:: PROBLEM REQUIREMENTS ::
State how many lines in the listing contain the string "click", and add nothing to that number.
BEGIN PROVIDED RECORDS
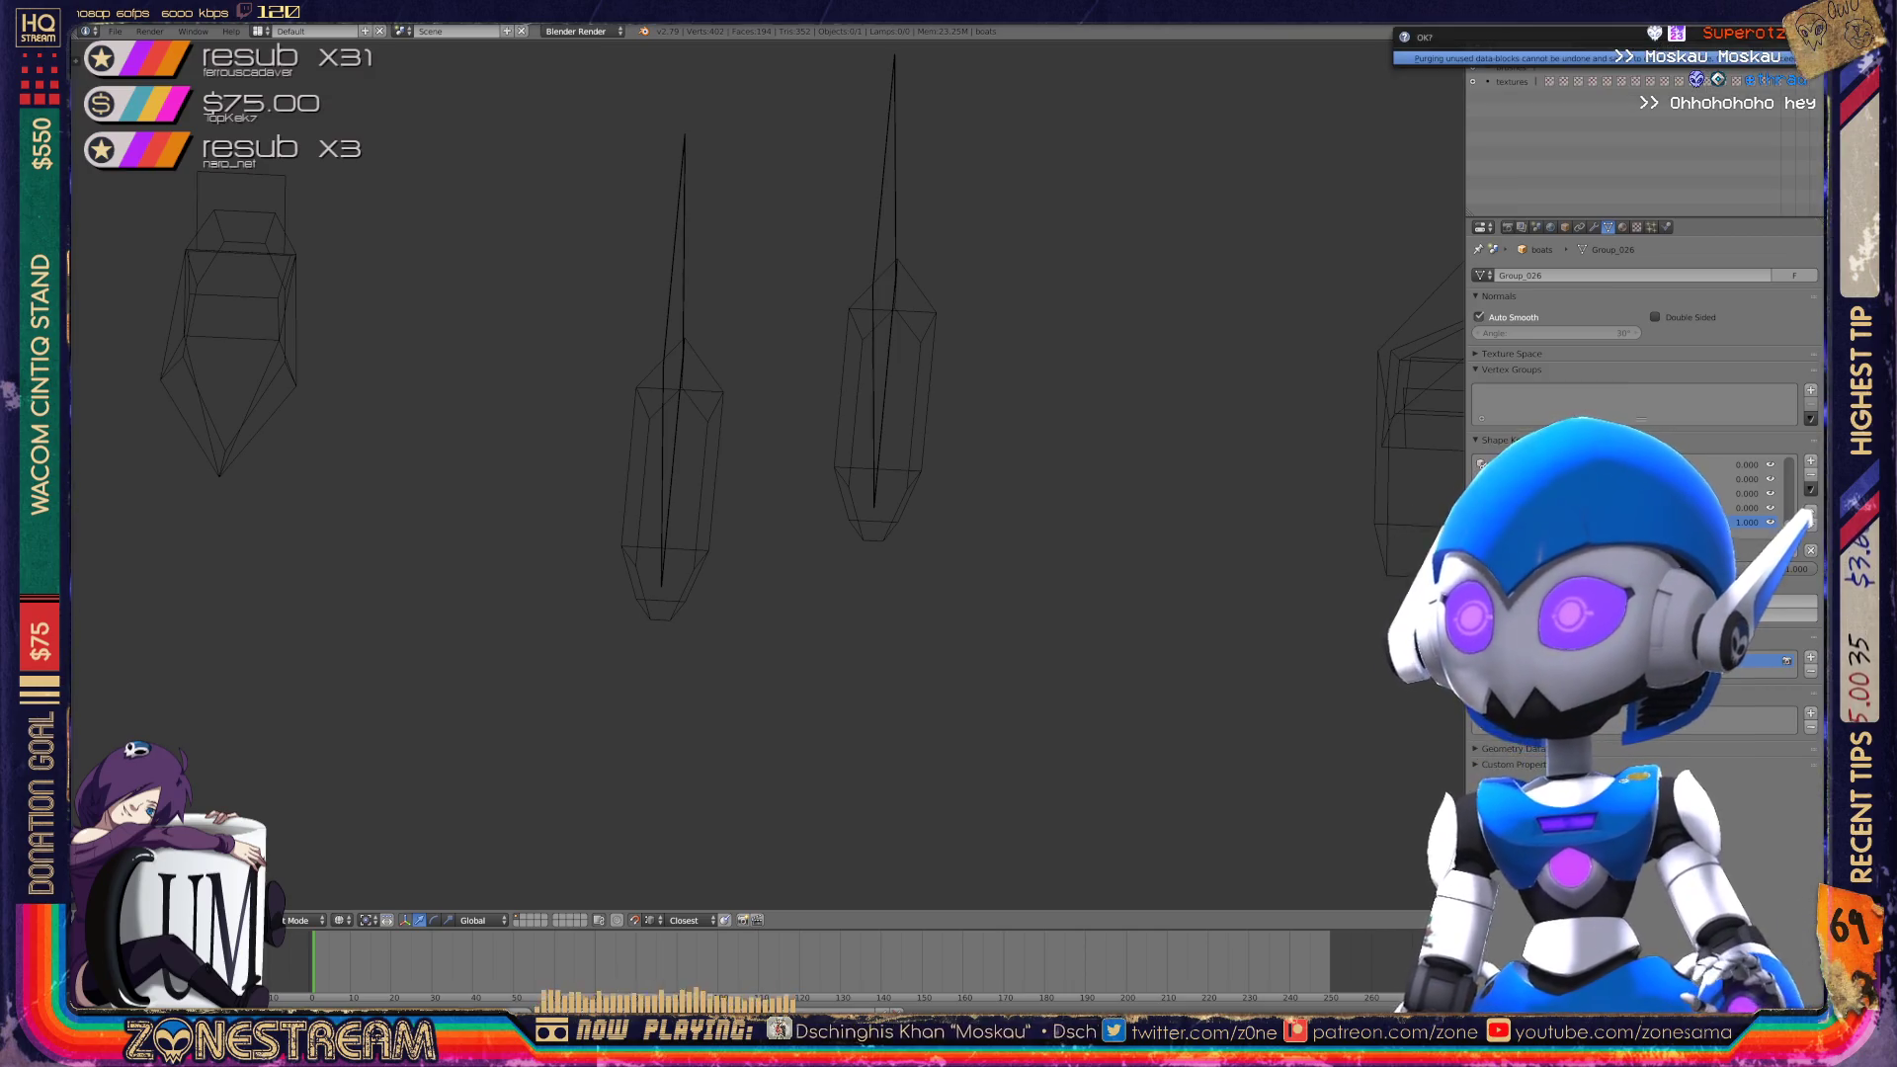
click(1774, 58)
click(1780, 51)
END PROVIDED RECORDS
BEGIN PROVIDED RECORDS
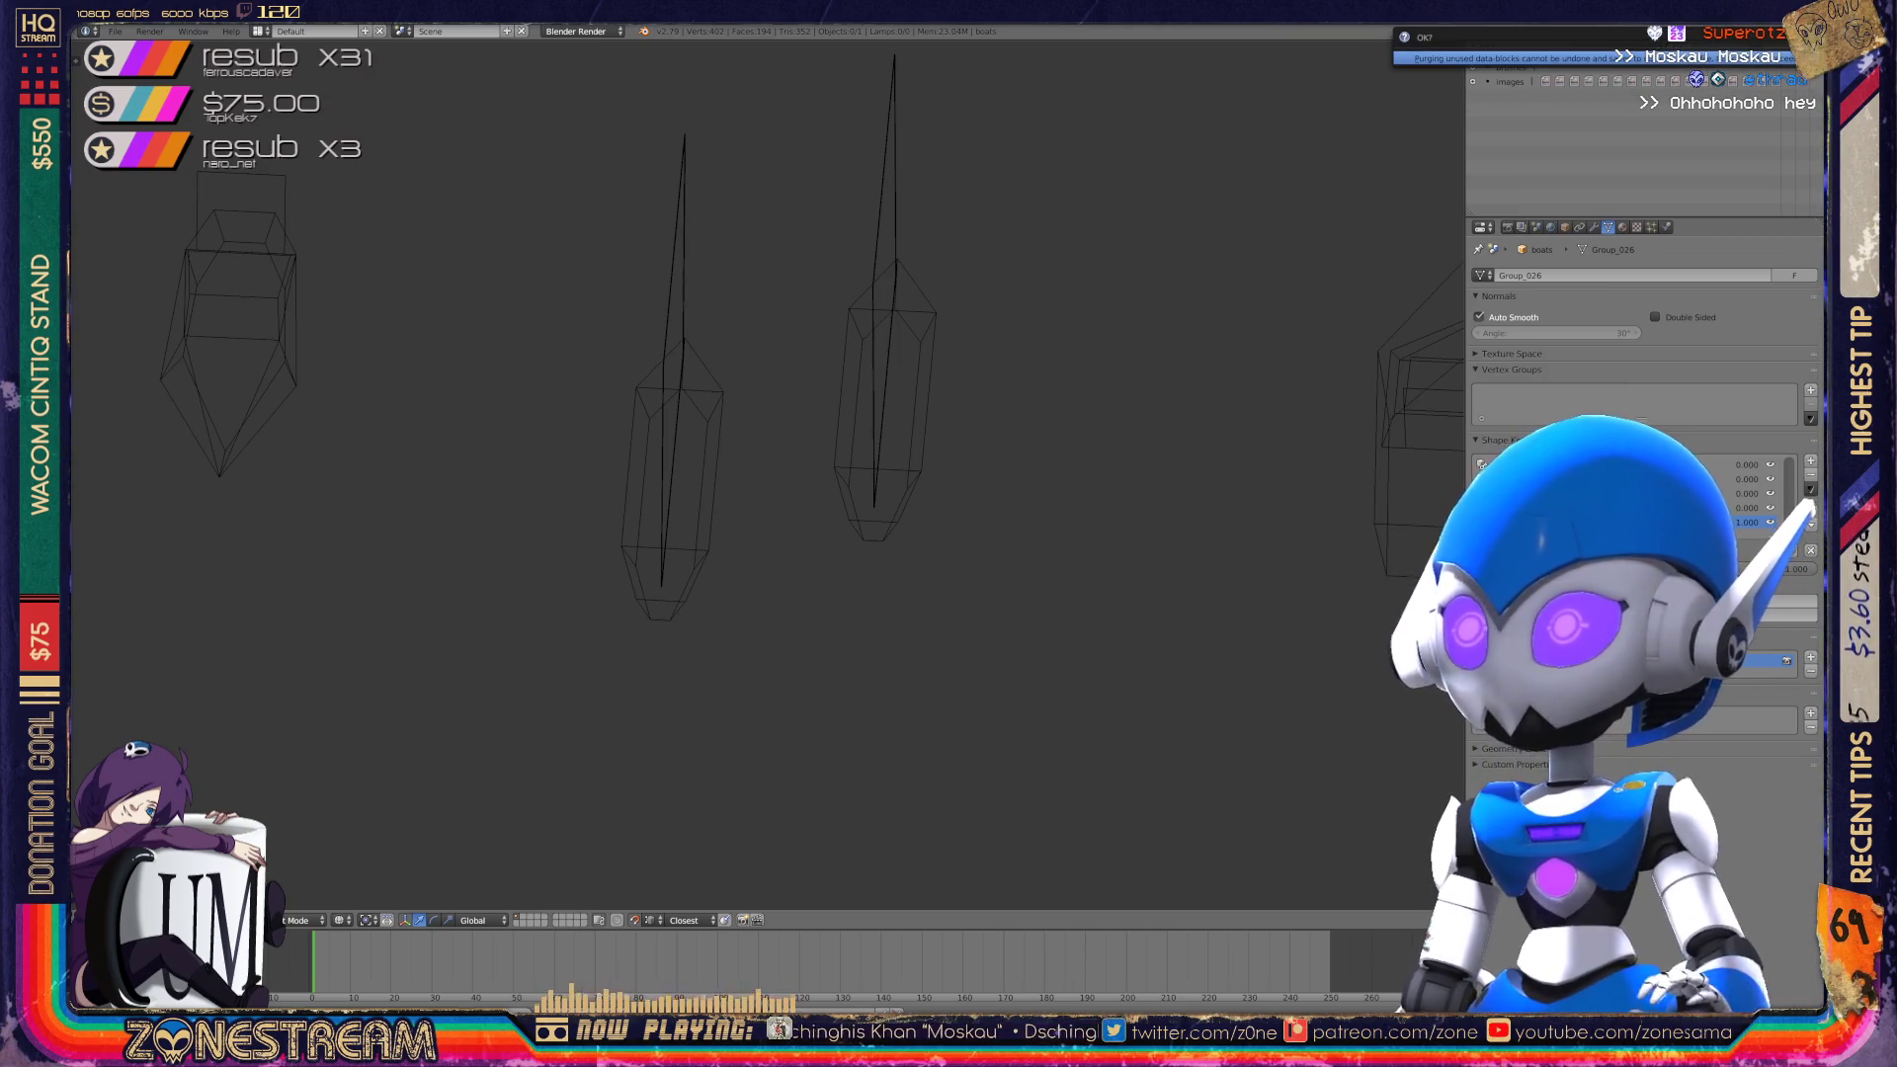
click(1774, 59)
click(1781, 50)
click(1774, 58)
END PROVIDED RECORDS
BEGIN PROVIDED RECORDS
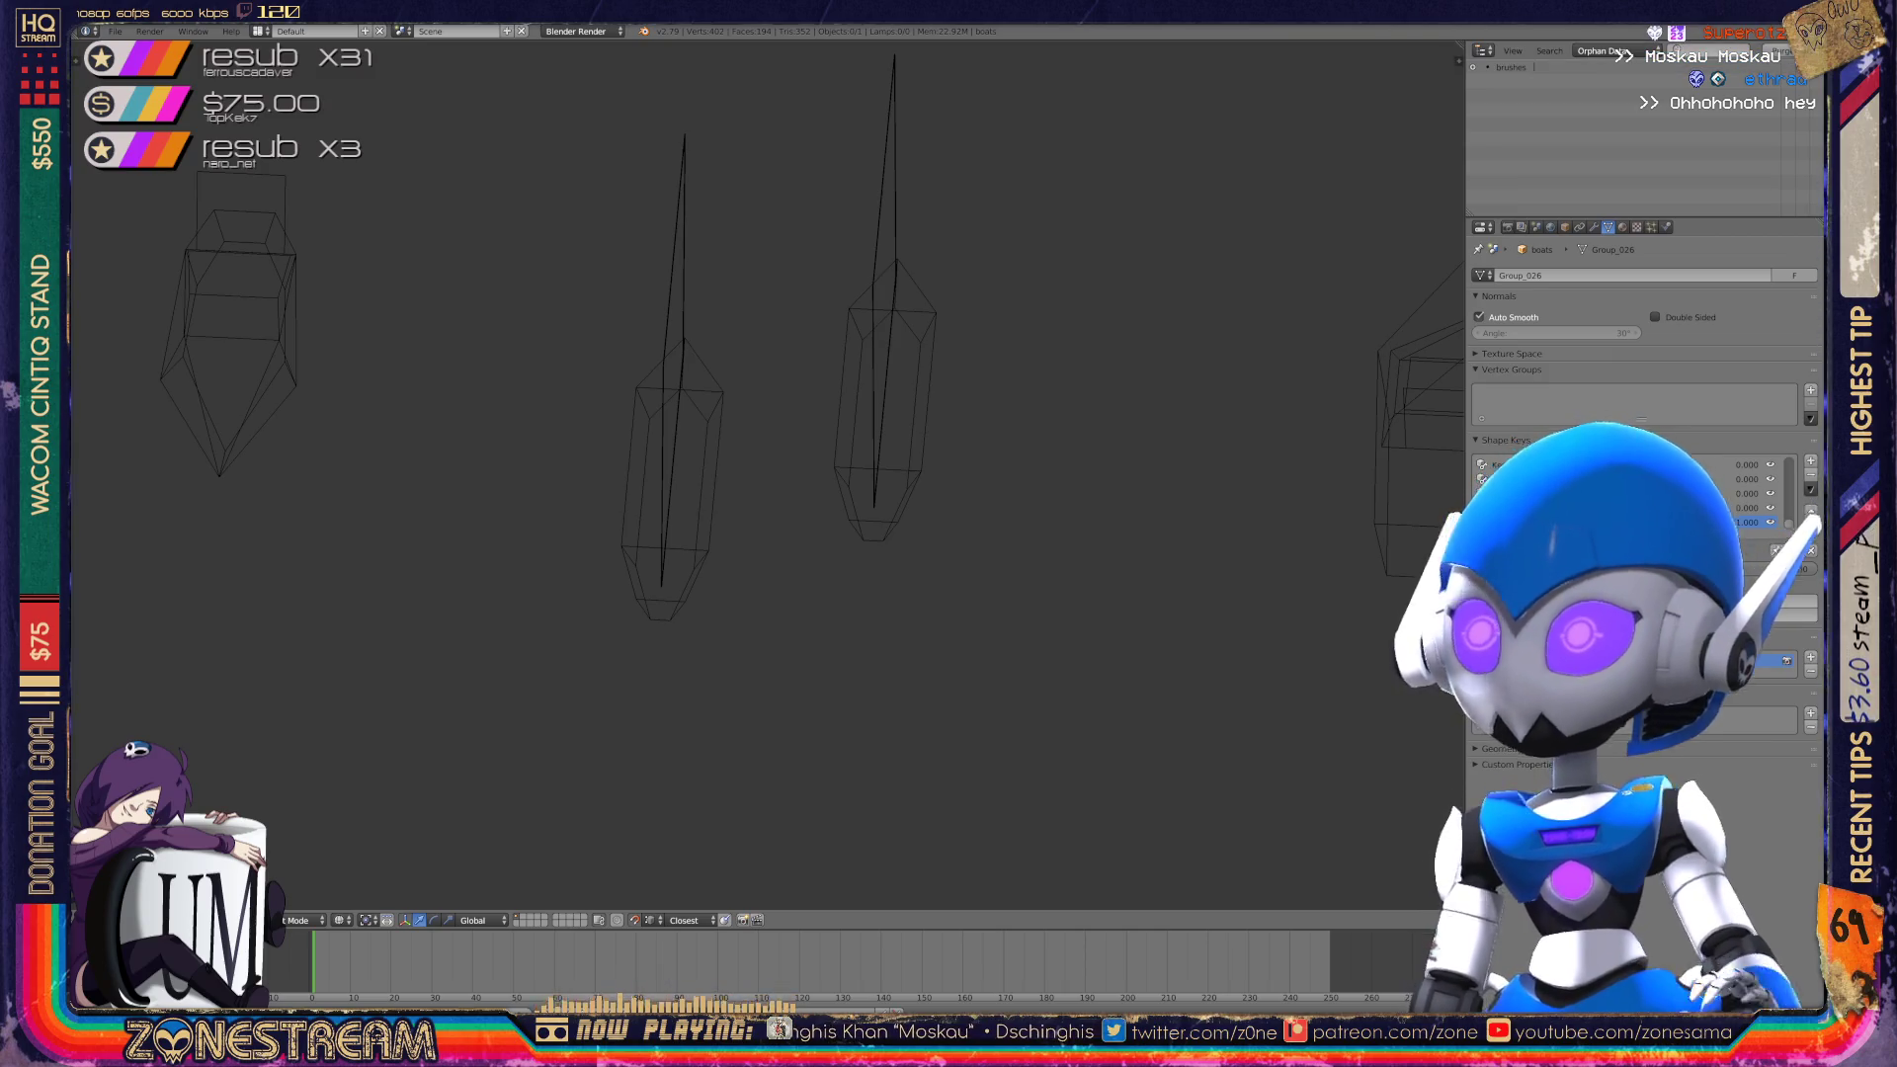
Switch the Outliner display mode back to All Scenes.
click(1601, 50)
END PROVIDED RECORDS
:: ANSWER FOR THIS EXERCISE ::
6